En 2005-2006, ces derniers rythment toujours gentiment la vie insulaire. Corse éternelle...
Les rencontres de Corte, en août 2007, marquent une nette fracture entre « indépendantistes » et « autonomistes ». Cela aboutira, en 2014, à l’annonce par le FNLC qu’il dépose les armes. L’organisation est en perte de vitesse face à la nouvelle génération des autonomistes, menés par Gilles Siméoni (fils d’Edmond) et qui refusent la violence des « encagoulés ». Le FNLC, pour ne pas perdre la face, a tenté de faire valoir qu’il avait gagné le combat des « idées », les revendications portées depuis la création du mouvement ayant fait leur chemin dans les esprits, parfois au-delà même des rangs nationalistes.

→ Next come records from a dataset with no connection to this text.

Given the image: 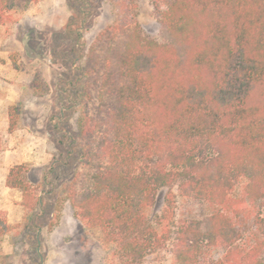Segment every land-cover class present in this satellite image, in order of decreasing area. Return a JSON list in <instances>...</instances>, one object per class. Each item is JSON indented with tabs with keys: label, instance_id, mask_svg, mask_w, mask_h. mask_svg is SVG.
<instances>
[{
	"label": "trees",
	"instance_id": "obj_1",
	"mask_svg": "<svg viewBox=\"0 0 264 264\" xmlns=\"http://www.w3.org/2000/svg\"><path fill=\"white\" fill-rule=\"evenodd\" d=\"M34 1L0 0V24ZM153 11L159 40L113 26L85 54L79 167L64 197L137 260L164 238L145 210L176 184L187 210L174 229L177 264H262L264 0H155ZM40 80L30 84L39 96ZM5 183L25 196L20 165ZM8 230L0 213V236Z\"/></svg>",
	"mask_w": 264,
	"mask_h": 264
},
{
	"label": "rangeland",
	"instance_id": "obj_2",
	"mask_svg": "<svg viewBox=\"0 0 264 264\" xmlns=\"http://www.w3.org/2000/svg\"><path fill=\"white\" fill-rule=\"evenodd\" d=\"M154 1L37 0L0 24V98L7 96L0 114L28 159L13 165L21 166L26 194L14 188L21 202L16 221L0 236V264H177L174 229L187 210L176 184L160 188L145 210L147 223L164 237L161 246L127 261L98 228L75 217L63 192L79 167L76 122L85 54L96 36L113 26L138 27L159 40ZM35 75L47 86L40 96L30 88ZM10 146L7 137L1 139L0 152ZM261 211L264 219V206ZM0 213L7 222V212Z\"/></svg>",
	"mask_w": 264,
	"mask_h": 264
},
{
	"label": "crops",
	"instance_id": "obj_3",
	"mask_svg": "<svg viewBox=\"0 0 264 264\" xmlns=\"http://www.w3.org/2000/svg\"><path fill=\"white\" fill-rule=\"evenodd\" d=\"M7 97V96H6ZM6 97L0 98V103L4 106ZM8 119L4 114H0V136L3 140L8 138L11 142V146L0 152V210L6 213L7 223H14L16 221L15 207L19 206L21 202V194L16 193L14 188L8 187L5 183L7 173L13 165L25 162L27 155L23 144L20 140H15V136L8 130Z\"/></svg>",
	"mask_w": 264,
	"mask_h": 264
}]
</instances>
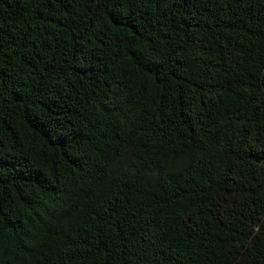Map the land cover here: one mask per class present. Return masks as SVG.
<instances>
[{"label": "trees", "instance_id": "trees-1", "mask_svg": "<svg viewBox=\"0 0 264 264\" xmlns=\"http://www.w3.org/2000/svg\"><path fill=\"white\" fill-rule=\"evenodd\" d=\"M0 264H264V0H0Z\"/></svg>", "mask_w": 264, "mask_h": 264}]
</instances>
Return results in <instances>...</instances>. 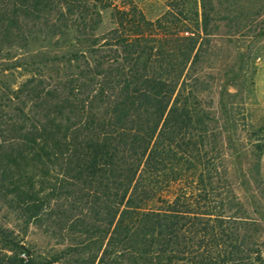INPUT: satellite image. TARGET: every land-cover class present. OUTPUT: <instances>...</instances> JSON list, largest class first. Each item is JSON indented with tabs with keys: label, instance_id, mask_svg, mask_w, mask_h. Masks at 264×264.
Segmentation results:
<instances>
[{
	"label": "trees",
	"instance_id": "1",
	"mask_svg": "<svg viewBox=\"0 0 264 264\" xmlns=\"http://www.w3.org/2000/svg\"><path fill=\"white\" fill-rule=\"evenodd\" d=\"M219 3L0 0V204L70 242L0 223V264H264L202 97Z\"/></svg>",
	"mask_w": 264,
	"mask_h": 264
},
{
	"label": "rangeland",
	"instance_id": "2",
	"mask_svg": "<svg viewBox=\"0 0 264 264\" xmlns=\"http://www.w3.org/2000/svg\"><path fill=\"white\" fill-rule=\"evenodd\" d=\"M219 2L212 26L218 30L198 65L205 80L202 97L218 119L222 170L236 203L232 211L241 208L253 239L264 249V153L260 172L256 159L257 145L264 142V0ZM0 223L14 229L35 255L50 257L70 243L54 236L48 224H25L1 204Z\"/></svg>",
	"mask_w": 264,
	"mask_h": 264
}]
</instances>
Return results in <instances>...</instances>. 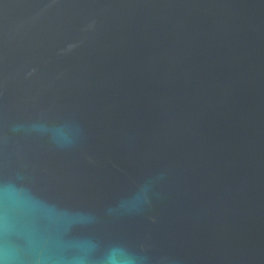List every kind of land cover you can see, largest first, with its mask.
Returning <instances> with one entry per match:
<instances>
[{
  "label": "water",
  "instance_id": "1",
  "mask_svg": "<svg viewBox=\"0 0 264 264\" xmlns=\"http://www.w3.org/2000/svg\"><path fill=\"white\" fill-rule=\"evenodd\" d=\"M0 264H264V0H0Z\"/></svg>",
  "mask_w": 264,
  "mask_h": 264
}]
</instances>
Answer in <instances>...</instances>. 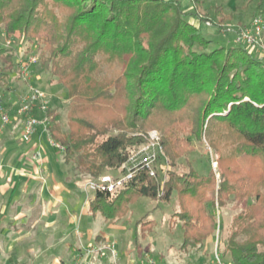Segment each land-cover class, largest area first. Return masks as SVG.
I'll list each match as a JSON object with an SVG mask.
<instances>
[{
    "label": "trees",
    "instance_id": "obj_1",
    "mask_svg": "<svg viewBox=\"0 0 264 264\" xmlns=\"http://www.w3.org/2000/svg\"><path fill=\"white\" fill-rule=\"evenodd\" d=\"M187 2L190 9L183 0H0V33L39 44L42 65L74 101L68 132L53 117L48 131L85 182L120 170L149 130L161 132L169 166L162 187L140 171L113 193L95 192L92 216L116 222L141 197L169 203L176 194L169 221L181 224L188 254L215 231L209 204L221 216L237 202L242 210L226 228L230 263L264 264V57L246 44L209 50L213 42L194 23L210 21L204 0ZM221 9L223 28L231 15ZM0 57L14 69L12 54L1 48ZM1 78L9 85L4 71ZM192 138L214 156L206 175L191 164L176 170L195 151Z\"/></svg>",
    "mask_w": 264,
    "mask_h": 264
},
{
    "label": "rangeland",
    "instance_id": "obj_2",
    "mask_svg": "<svg viewBox=\"0 0 264 264\" xmlns=\"http://www.w3.org/2000/svg\"><path fill=\"white\" fill-rule=\"evenodd\" d=\"M218 7H222L223 15H231V20L223 28L216 26L219 18L216 13ZM190 8L189 4L186 5V9ZM200 11L206 14L213 24L212 27H209L204 22H194L195 25L201 26L204 37L213 42L209 50L231 47L236 45L234 41L236 33L247 27L254 17L261 16L264 19V0H204ZM1 48L5 49L6 53L13 55L15 64L14 69H8V64L0 57V92L4 94L6 103L12 106L16 105L30 87L39 88L48 97L49 108L46 114L50 118V125L53 117L61 125L62 130L68 132L67 112L74 101L68 97L66 88L58 83L48 68L42 65V47L39 44H30L19 33L8 39L2 32L0 33ZM254 53L264 57V53L261 54L257 51ZM33 57L37 58L35 62L30 60ZM2 71L9 78V85H6L1 78ZM49 109L54 111V115L51 117L48 114ZM36 113L40 119L44 118V112L37 111ZM152 131H157L162 138L161 132L157 129H151L147 134ZM45 133L49 141L51 139L49 132ZM19 138L21 140V134ZM192 142L195 151L181 158L177 162L176 170L187 171L191 164L197 172L206 175L211 168L216 167L214 156L205 143H200L195 138H192ZM53 149L55 150L51 151L52 158L59 170L74 181L79 202L76 209L71 212L62 209L59 214L66 221L67 228L73 237L79 238L80 234H83L85 248L95 254L96 264H215L216 253L224 262L230 263L229 253L226 252L228 236L226 228L233 217L242 210L241 204L232 202L221 211V216L217 208L209 204V210H214L217 213L215 231L204 241L203 247L199 251H190L185 254L180 250L183 242L181 224L171 226L169 221L170 216L178 211L176 194L169 203L141 197L130 205V212L125 218L116 222H107L101 215L98 214L94 217L87 208H83L87 201V195L83 191L86 177L77 171L74 162L66 164L63 150L55 147ZM42 154L38 161L30 159L32 164H36L38 168L44 162ZM103 174H115V171L105 170ZM70 218H75V221L69 223ZM140 221H143V225L140 224ZM89 236L92 238L91 241ZM97 237L100 239L97 240ZM76 238L74 242L77 241ZM108 245L114 247L116 255H113L109 249H104L103 252L97 250ZM78 248L82 247L74 246L72 251H59L62 254V260L66 264H73L75 250ZM56 250L54 249L55 255Z\"/></svg>",
    "mask_w": 264,
    "mask_h": 264
},
{
    "label": "crops",
    "instance_id": "obj_3",
    "mask_svg": "<svg viewBox=\"0 0 264 264\" xmlns=\"http://www.w3.org/2000/svg\"><path fill=\"white\" fill-rule=\"evenodd\" d=\"M21 128L14 122L0 132V264H66L59 251H72L74 246L82 248L75 250L73 264H96L83 234L73 237L59 214L79 205L74 181L53 160L55 149L43 128L30 142L20 140ZM35 151L43 153L39 168L30 161ZM90 197L83 206L88 212Z\"/></svg>",
    "mask_w": 264,
    "mask_h": 264
},
{
    "label": "built area",
    "instance_id": "obj_4",
    "mask_svg": "<svg viewBox=\"0 0 264 264\" xmlns=\"http://www.w3.org/2000/svg\"><path fill=\"white\" fill-rule=\"evenodd\" d=\"M204 24L209 27L213 26L209 20L204 21ZM263 36L264 19L261 16H256L247 27L236 33L235 43L246 44L253 52L257 51L263 54ZM30 60L31 62H35L37 58L33 57ZM48 102V97L44 91L36 87H30L16 105L9 107L4 99V94L0 92V132L12 123L17 122L22 127L20 133L21 140L30 142L39 127H42L45 132L48 131V126L50 125V118L46 114L49 108ZM37 111L44 112L43 119L35 115ZM145 139V144L129 158L120 170H116L115 174H103L97 179H90L85 182L84 192L88 198L98 191L113 193L123 188L140 171L147 172L162 187L169 166L165 159L161 160V157L164 156L161 136L157 131H152L145 136ZM49 142L52 147L64 150L62 146L56 144L51 139ZM31 159L34 161L41 159V152H33ZM160 173L163 174V180H160ZM104 249H109L113 255H116L114 247L108 245L98 250L103 252ZM215 264L231 263L224 262L216 253Z\"/></svg>",
    "mask_w": 264,
    "mask_h": 264
},
{
    "label": "water",
    "instance_id": "obj_5",
    "mask_svg": "<svg viewBox=\"0 0 264 264\" xmlns=\"http://www.w3.org/2000/svg\"><path fill=\"white\" fill-rule=\"evenodd\" d=\"M216 166V165H215Z\"/></svg>",
    "mask_w": 264,
    "mask_h": 264
}]
</instances>
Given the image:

Bilan de 38 années de violence : 10 500 attentats ont été commis sur l’île (moins de la moitié revendiqués). Cela ne signifie pas l’arrêt définitif de toute violence dans l’île, le FLNC n’étant plus qu’une composante du mouvement nationaliste.

L'année 2017 en Corse

Les deux départements corses se sont distingués (une nouvelle fois !) de ceux du continent, en n’élisant aucun député de La République en marche (ils s’étaient déjà fait remarquer, au premier tour de la présidentielle, en plaçant Marine Le Pen en tête...). Cela ne signifie pas pour autant que les électeurs aient choisi le statu quo : ils ont aussi renvoyé le personnel politique sortant, en envoyant quatre nouvelles têtes à l’Assemblée nationale : trois autonomistes-indépendantistes, le quatrième étant issu des républicains.
Les élections anticipées de décembre 2017 (la création de la collectivité unique, regroupant les deux départements et la CTC, nécessitant un nouveau scrutin) ont confirmé et même amplifié le succès des législatives, malgré une forte abstention : avec 56,5% des suffrages exprimés, le camp autonomiste-indépendantiste l’a largement emporté.

L’été 2017 a vu la Corse flamber et les habitants exprimer leur colère face au manque de moyens pour lutter contre les incendies. Dans le cap Corse, entre Ogliastro et Pietracorbara, dans le Nebbio, à Biguglia ou encore en Balagne, donc principalement en Haute-Corse, pyromanes, vents forts et incurie se sont ligués pour détruire des milliers d’hectares de forêts et de maquis.